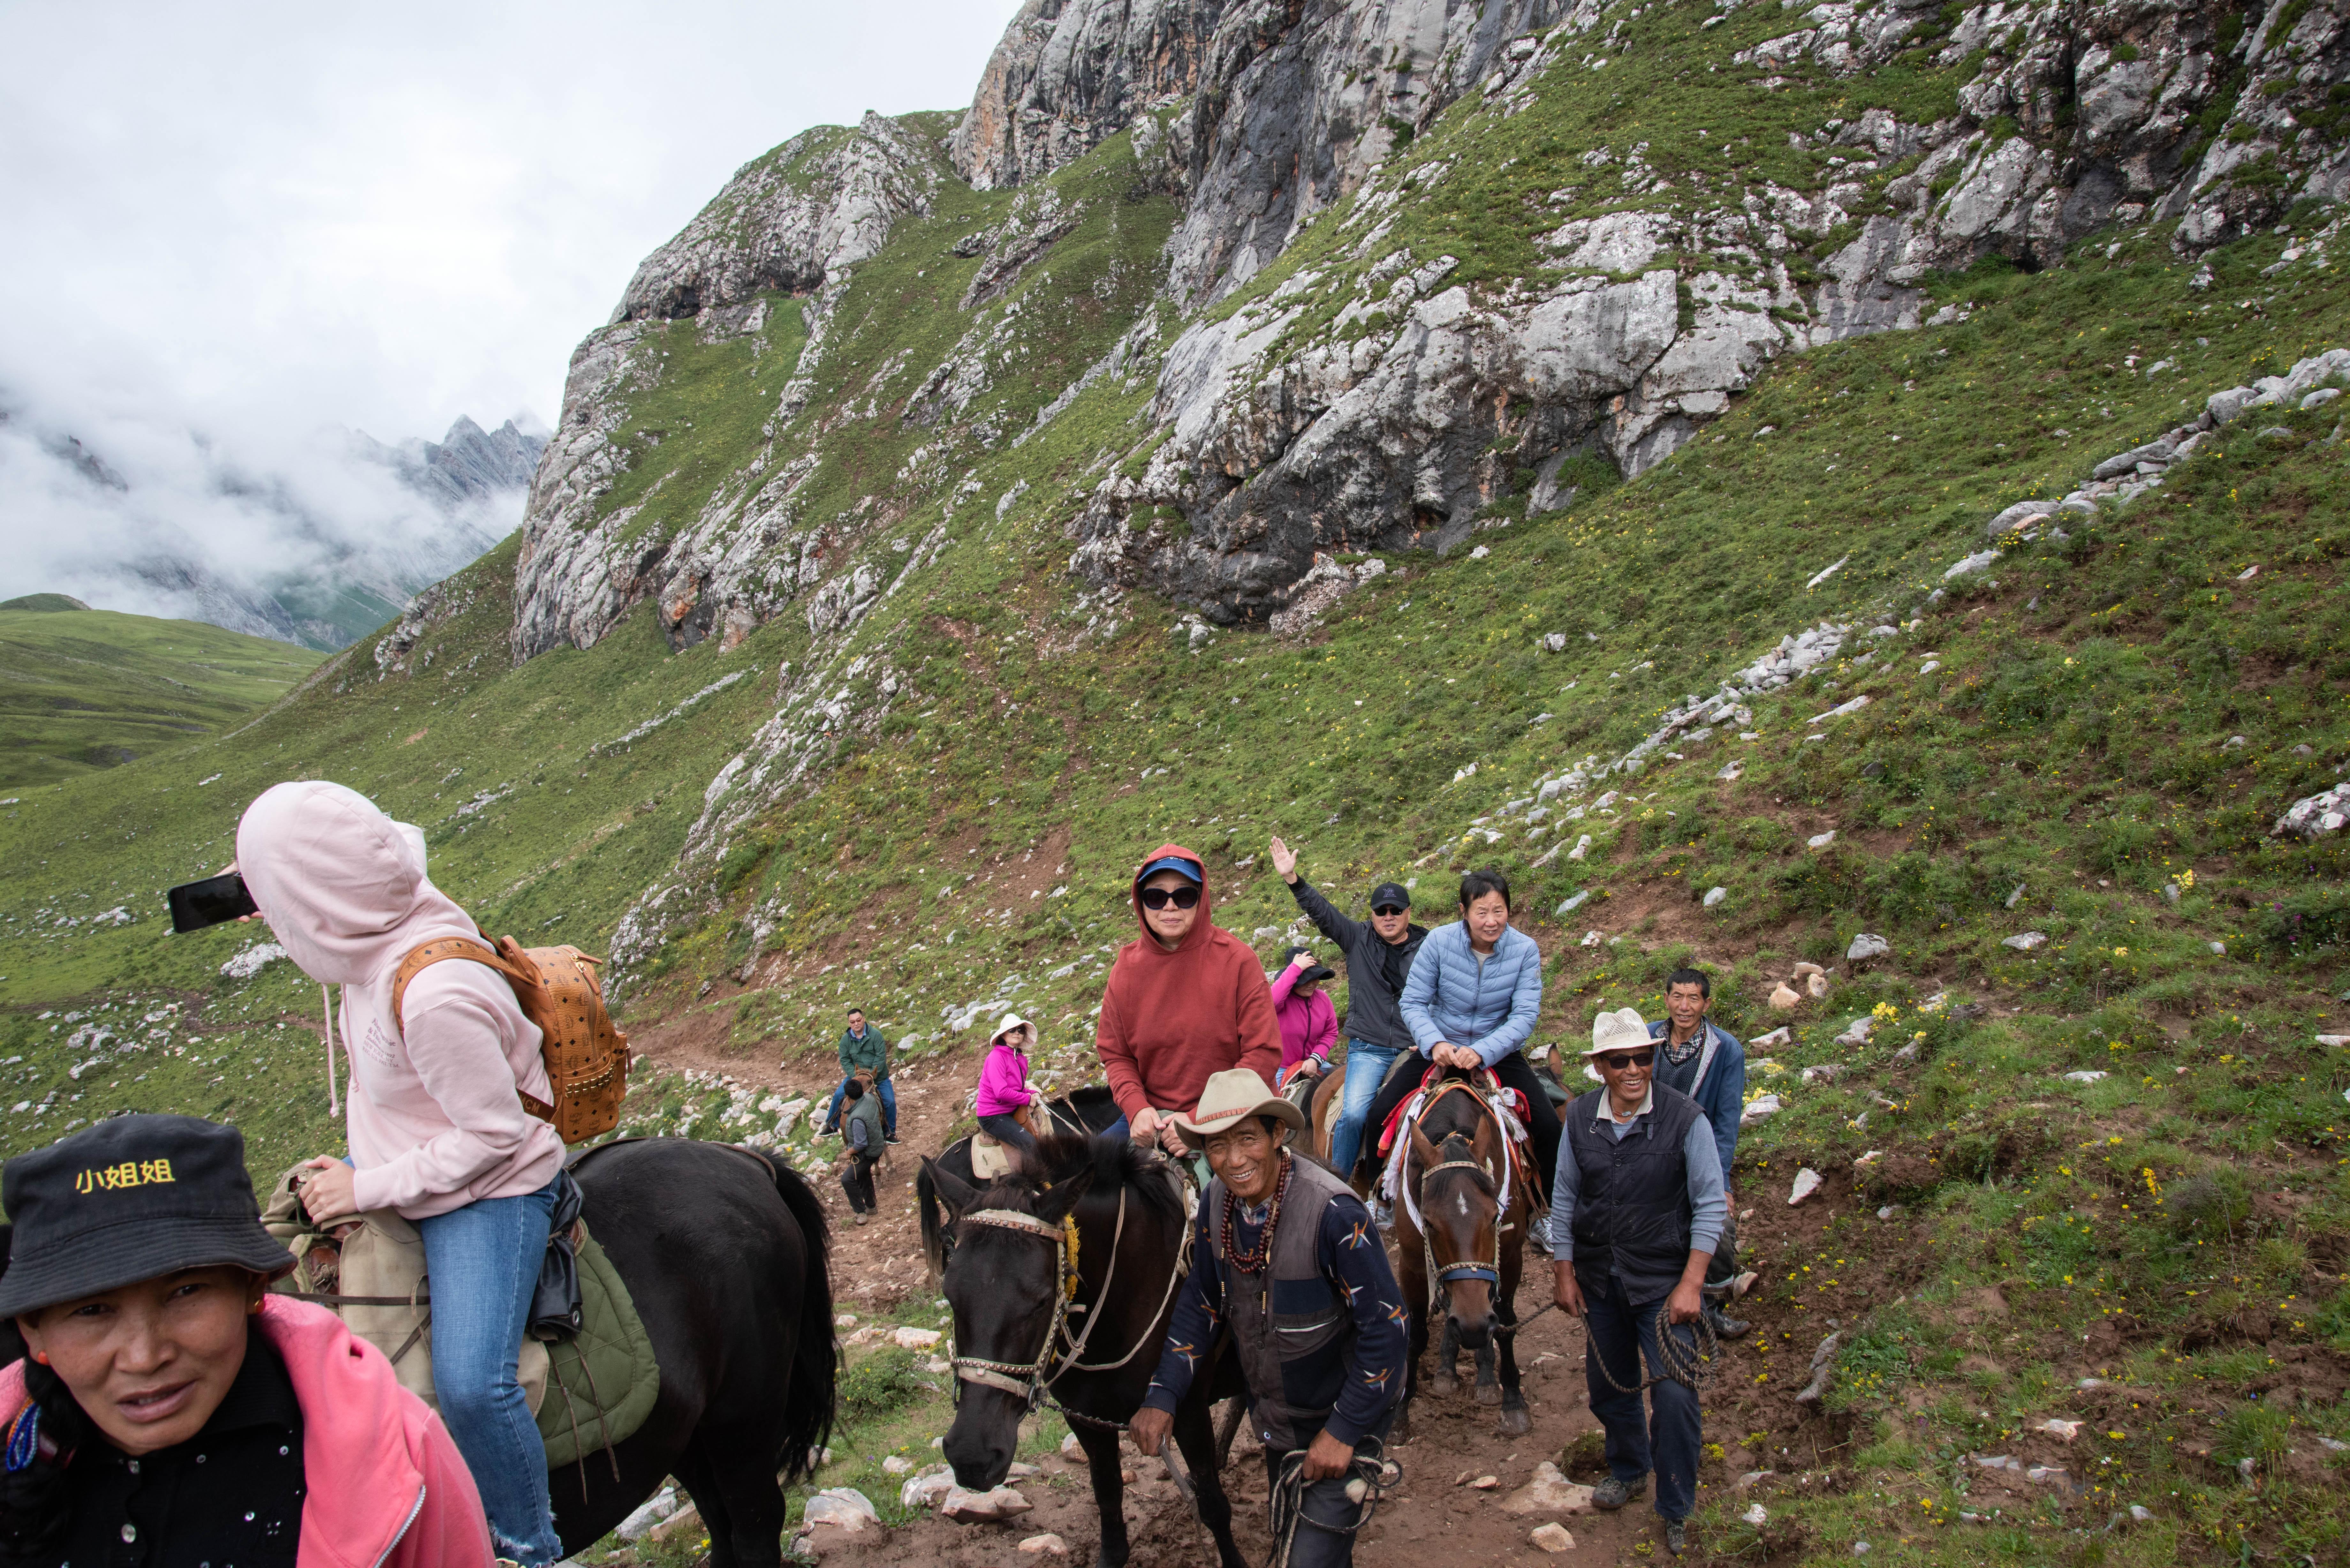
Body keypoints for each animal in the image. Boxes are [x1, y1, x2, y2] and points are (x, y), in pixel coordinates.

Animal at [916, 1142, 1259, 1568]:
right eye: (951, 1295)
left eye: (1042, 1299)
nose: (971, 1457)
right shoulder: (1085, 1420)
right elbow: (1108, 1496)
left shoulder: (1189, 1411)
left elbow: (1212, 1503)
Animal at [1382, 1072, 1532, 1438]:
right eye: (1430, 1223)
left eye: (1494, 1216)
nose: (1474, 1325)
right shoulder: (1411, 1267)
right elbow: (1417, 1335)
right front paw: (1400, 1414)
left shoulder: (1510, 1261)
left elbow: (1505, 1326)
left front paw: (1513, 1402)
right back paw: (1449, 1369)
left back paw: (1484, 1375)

* * *

*WHAT YOU ARE ASKED TO DO*:
Your answer must be an exact reproduction of all entries, containing no pictures.

*ANSWER TO THIS TASK*:
Body keypoints for each animal in the image. Boxes are [x1, y1, x2, y2] and points are (x, y), in pixel coordinates.

Animal at [916, 1142, 1259, 1568]:
right eye: (951, 1295)
left eye: (1042, 1299)
nose: (971, 1457)
right shoulder: (1085, 1420)
right elbow: (1108, 1496)
left shoulder: (1189, 1411)
left elbow: (1212, 1503)
Animal at [1382, 1072, 1532, 1438]:
right eye: (1430, 1223)
left eye: (1494, 1216)
nose: (1474, 1325)
right shoulder: (1411, 1267)
right elbow: (1417, 1335)
right front paw: (1400, 1414)
left shoulder: (1510, 1261)
left elbow: (1505, 1326)
left front paw: (1513, 1402)
right back paw: (1449, 1369)
left back paw: (1484, 1375)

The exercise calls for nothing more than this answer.